Camp Agape. Vermont: “I don’t think I’ll ever take this off”

These words from a camper at Camp Agape, a camp in Cabot, Vermont for children who have experienced having a parent in prison resonate how the Caring Coins are a tangible reminder of caring, connection and hope they receive at Camp Agape. The campers participated in discussions, games, and crafts focusing on caring, respect for self and each other. Each camper received a Caring Coin for themselves and additional coins to Pass On. Frequently, a camper shared a Caring Coin with another camper they felt was having a difficult time. Many campers returned with their coins from previous years which reflects what Camp Agape and the Caring Coins meant to them.

When the Mudslide occurred in Oso, Washington

some students from Long Trail School in Dorset, Vermont, remembering the devastation of hurricane Irene invited other students in their school to sign caring cards which were attached to Caring Coins they sent to the mud slide victims in Oso, Washington.

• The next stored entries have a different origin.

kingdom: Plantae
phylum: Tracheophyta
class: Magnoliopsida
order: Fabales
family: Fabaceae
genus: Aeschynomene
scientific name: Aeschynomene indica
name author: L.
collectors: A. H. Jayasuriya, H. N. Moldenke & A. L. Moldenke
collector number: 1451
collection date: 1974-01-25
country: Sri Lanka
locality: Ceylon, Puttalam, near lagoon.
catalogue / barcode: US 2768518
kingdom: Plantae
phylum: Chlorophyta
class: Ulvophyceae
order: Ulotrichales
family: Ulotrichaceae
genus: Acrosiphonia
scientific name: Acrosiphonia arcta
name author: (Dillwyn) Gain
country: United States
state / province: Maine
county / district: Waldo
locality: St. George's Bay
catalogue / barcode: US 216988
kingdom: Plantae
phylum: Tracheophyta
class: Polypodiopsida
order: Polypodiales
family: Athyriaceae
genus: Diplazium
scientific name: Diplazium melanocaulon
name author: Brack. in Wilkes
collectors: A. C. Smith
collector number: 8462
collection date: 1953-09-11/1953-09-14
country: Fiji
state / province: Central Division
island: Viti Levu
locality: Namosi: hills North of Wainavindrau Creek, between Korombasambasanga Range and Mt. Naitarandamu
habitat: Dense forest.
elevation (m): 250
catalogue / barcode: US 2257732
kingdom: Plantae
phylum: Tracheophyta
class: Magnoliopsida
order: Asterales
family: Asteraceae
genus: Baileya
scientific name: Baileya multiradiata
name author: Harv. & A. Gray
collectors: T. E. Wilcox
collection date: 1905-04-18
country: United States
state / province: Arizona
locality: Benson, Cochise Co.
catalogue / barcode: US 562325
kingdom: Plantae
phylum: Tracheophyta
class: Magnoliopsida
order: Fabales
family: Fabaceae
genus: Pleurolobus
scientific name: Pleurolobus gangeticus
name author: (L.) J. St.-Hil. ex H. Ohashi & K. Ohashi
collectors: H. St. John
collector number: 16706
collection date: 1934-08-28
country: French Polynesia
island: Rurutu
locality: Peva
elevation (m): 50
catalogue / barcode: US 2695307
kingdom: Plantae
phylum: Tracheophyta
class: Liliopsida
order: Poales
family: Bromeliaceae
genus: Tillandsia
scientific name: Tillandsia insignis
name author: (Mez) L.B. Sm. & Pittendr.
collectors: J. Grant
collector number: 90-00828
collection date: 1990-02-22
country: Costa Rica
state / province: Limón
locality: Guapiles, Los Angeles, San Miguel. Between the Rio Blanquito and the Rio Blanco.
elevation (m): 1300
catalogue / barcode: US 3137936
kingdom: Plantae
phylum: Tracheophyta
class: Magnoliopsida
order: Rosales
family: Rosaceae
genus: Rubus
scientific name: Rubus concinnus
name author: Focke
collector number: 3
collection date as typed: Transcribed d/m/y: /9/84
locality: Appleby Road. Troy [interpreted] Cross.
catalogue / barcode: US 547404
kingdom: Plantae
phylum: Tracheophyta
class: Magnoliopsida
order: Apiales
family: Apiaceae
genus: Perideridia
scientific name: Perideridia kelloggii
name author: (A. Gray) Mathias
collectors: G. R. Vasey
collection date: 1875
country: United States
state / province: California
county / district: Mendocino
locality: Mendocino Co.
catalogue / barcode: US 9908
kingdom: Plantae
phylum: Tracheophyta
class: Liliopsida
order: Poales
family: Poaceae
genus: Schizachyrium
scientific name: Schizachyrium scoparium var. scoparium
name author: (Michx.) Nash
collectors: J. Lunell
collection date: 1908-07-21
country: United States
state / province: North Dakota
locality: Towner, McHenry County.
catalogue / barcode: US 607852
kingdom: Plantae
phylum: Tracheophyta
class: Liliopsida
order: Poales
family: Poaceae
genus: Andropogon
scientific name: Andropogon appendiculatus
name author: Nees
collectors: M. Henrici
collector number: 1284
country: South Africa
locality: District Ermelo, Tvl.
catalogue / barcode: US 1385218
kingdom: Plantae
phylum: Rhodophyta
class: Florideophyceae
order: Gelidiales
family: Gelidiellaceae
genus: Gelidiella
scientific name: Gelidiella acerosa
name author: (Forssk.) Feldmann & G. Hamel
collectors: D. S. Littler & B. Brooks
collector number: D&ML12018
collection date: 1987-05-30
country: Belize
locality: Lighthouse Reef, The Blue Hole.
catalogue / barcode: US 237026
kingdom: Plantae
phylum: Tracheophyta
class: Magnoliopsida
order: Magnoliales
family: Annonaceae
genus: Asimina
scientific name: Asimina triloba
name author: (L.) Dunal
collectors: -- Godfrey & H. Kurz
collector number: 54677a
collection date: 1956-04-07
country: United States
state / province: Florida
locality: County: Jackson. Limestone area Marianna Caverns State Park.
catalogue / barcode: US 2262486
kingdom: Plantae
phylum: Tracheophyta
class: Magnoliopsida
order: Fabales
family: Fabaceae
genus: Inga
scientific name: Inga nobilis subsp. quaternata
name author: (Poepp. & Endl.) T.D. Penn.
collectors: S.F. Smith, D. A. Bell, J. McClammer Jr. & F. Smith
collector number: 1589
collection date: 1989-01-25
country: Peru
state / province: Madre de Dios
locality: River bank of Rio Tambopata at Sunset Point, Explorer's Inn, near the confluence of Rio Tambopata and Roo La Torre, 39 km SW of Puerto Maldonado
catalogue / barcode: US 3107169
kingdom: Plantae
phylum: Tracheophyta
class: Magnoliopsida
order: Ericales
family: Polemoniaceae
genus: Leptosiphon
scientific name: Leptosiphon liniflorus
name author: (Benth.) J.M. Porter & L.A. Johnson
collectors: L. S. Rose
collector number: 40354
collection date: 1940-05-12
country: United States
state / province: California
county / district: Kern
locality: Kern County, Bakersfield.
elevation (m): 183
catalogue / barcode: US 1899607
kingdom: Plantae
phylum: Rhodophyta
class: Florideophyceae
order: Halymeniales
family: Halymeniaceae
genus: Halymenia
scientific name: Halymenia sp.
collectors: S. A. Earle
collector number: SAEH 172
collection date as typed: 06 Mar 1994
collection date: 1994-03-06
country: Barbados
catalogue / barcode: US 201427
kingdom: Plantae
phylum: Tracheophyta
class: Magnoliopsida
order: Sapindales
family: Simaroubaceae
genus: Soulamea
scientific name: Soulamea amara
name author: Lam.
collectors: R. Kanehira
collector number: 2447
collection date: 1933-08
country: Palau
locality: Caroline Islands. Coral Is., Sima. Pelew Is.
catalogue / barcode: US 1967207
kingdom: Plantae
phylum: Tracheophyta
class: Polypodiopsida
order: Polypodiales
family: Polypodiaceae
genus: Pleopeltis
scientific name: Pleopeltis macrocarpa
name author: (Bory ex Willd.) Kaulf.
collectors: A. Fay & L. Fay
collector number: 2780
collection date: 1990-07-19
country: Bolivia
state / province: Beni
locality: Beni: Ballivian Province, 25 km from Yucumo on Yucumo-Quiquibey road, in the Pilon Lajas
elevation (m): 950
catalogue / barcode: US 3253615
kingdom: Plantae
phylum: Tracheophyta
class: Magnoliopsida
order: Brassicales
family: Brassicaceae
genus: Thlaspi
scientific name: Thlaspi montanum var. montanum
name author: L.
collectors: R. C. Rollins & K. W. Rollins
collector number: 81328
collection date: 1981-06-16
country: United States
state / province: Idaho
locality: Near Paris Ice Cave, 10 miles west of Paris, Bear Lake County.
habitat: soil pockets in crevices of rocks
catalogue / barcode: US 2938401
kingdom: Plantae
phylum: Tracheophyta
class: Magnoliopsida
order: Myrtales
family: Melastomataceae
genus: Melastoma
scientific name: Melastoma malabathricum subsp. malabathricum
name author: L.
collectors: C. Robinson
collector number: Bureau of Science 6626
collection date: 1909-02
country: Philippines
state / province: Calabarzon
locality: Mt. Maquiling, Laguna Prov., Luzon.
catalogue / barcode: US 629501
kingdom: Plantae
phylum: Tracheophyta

Mems Students share Caring Coins with street girls in Mexico

Students at MEMS, Manchester Elementary and Middle School in Manchester, Vermont raised money and collected items for a Program in Mexico City, Mexico helping girls who are living in the streets. The students have shared their mission with all of the schools in the area. The response has been amazing. YANAF I Matter, You Matter Caring Coins and cards and written words of caring and hope on posters were also shared with the girls as reminders of their caring connections.

Veterans Day at Molly Stark Elementary School

Students shared I Matter, You Matter Caring Coins with the Veterans following a wonderful Veterans Day Performance which was thoroughly enjoyed by the Veterans and the Staff. One Vet remarked “It’s so nice to know these kids appreciate us…this little wooden coin will remind me they were here”.

You Are Never Alone (YANAF) joined students from Castleton College

shared hundreds of Caring Coins throughout Vermont at the One Billion Rising Events on Valentine’s Day to protest violence against women around the world as tangible reminders that each person does matter.